Shopping mall just outside Mount Airy, North Carolina

Mayberry Mall is a shopping mall located just outside Mount Airy, North Carolina on the east side of U.S. Highway 52. It was named after the fictitious town of Mayberry in which The Andy Griffith Show was based. There are three anchor stores, Belk, Hobby Lobby and Shoe Show. (Doing business as one of Shoe Shows brand names, Shoe Dept.)

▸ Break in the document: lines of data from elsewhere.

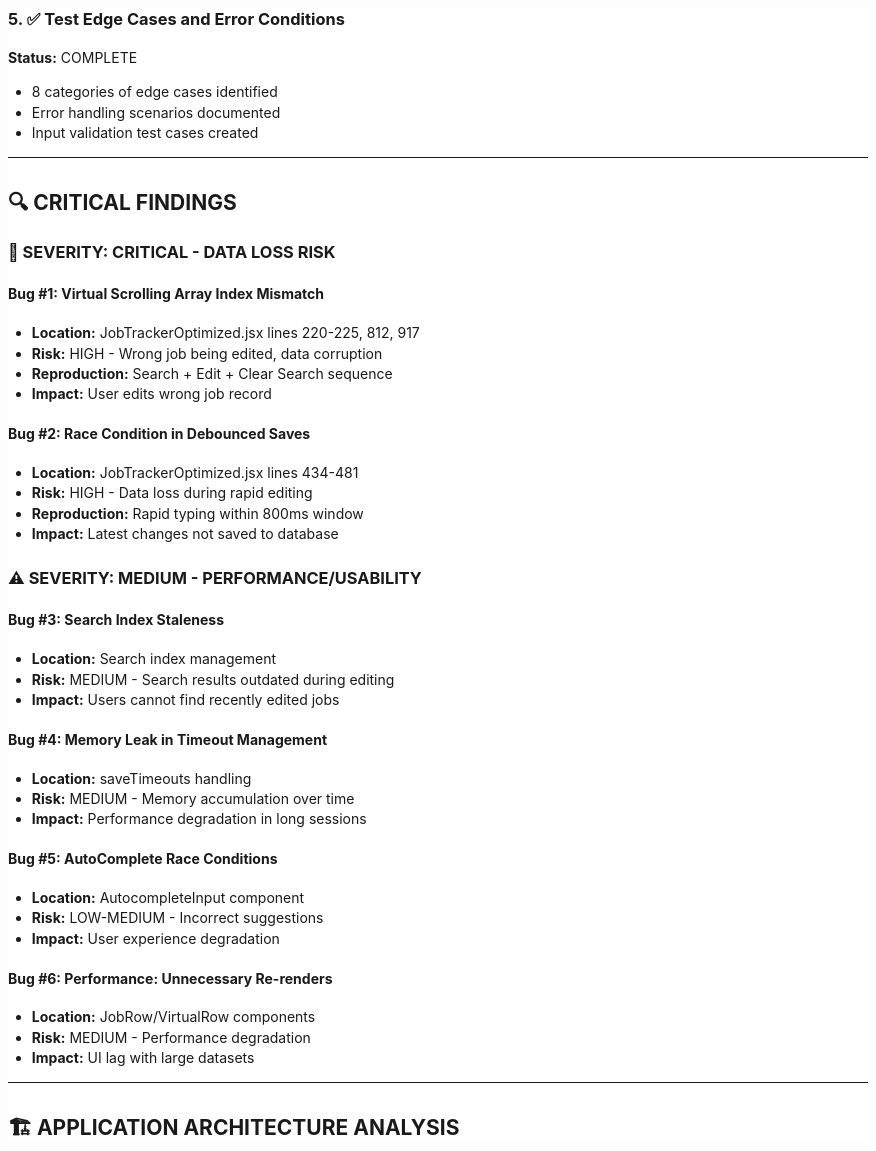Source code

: ### 5. ✅ Test Edge Cases and Error Conditions
**Status:** COMPLETE
- 8 categories of edge cases identified
- Error handling scenarios documented
- Input validation test cases created

---

## 🔍 CRITICAL FINDINGS

### 🚨 SEVERITY: CRITICAL - DATA LOSS RISK

#### Bug #1: Virtual Scrolling Array Index Mismatch
- **Location:** JobTrackerOptimized.jsx lines 220-225, 812, 917
- **Risk:** HIGH - Wrong job being edited, data corruption
- **Reproduction:** Search + Edit + Clear Search sequence
- **Impact:** User edits wrong job record

#### Bug #2: Race Condition in Debounced Saves
- **Location:** JobTrackerOptimized.jsx lines 434-481
- **Risk:** HIGH - Data loss during rapid editing
- **Reproduction:** Rapid typing within 800ms window
- **Impact:** Latest changes not saved to database

### ⚠️ SEVERITY: MEDIUM - PERFORMANCE/USABILITY

#### Bug #3: Search Index Staleness
- **Location:** Search index management
- **Risk:** MEDIUM - Search results outdated during editing
- **Impact:** Users cannot find recently edited jobs

#### Bug #4: Memory Leak in Timeout Management
- **Location:** saveTimeouts handling
- **Risk:** MEDIUM - Memory accumulation over time
- **Impact:** Performance degradation in long sessions

#### Bug #5: AutoComplete Race Conditions
- **Location:** AutocompleteInput component
- **Risk:** LOW-MEDIUM - Incorrect suggestions
- **Impact:** User experience degradation

#### Bug #6: Performance: Unnecessary Re-renders
- **Location:** JobRow/VirtualRow components
- **Risk:** MEDIUM - Performance degradation
- **Impact:** UI lag with large datasets

---

## 🏗️ APPLICATION ARCHITECTURE ANALYSIS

Opened in 1968, it is the only shopping center between Winston-Salem, North Carolina and Roanoke, Virginia. One of the original anchor stores was W.T. Grant's Grant City, which closed in 1975 and became Kmart. Kmart closed in 2016. Winn Dixie was also an anchor until it relocated in 1978. Belk was added in 1970, and J. C. Penney moved into the mall in 1987.

On June 8, 2018, JCPenney announced that its store would be closing on July 9, 2018, which left Belk as the only anchor left.

On February 8, 2019, South Carolina based developer WRS Inc. purchased Mayberry Mall from Kohan Retail Investment Group with plans to redevelop the mall. The redevelopment was completed in 2021.

On January 4, 2021, Hobby Lobby opened at Mayberry Mall.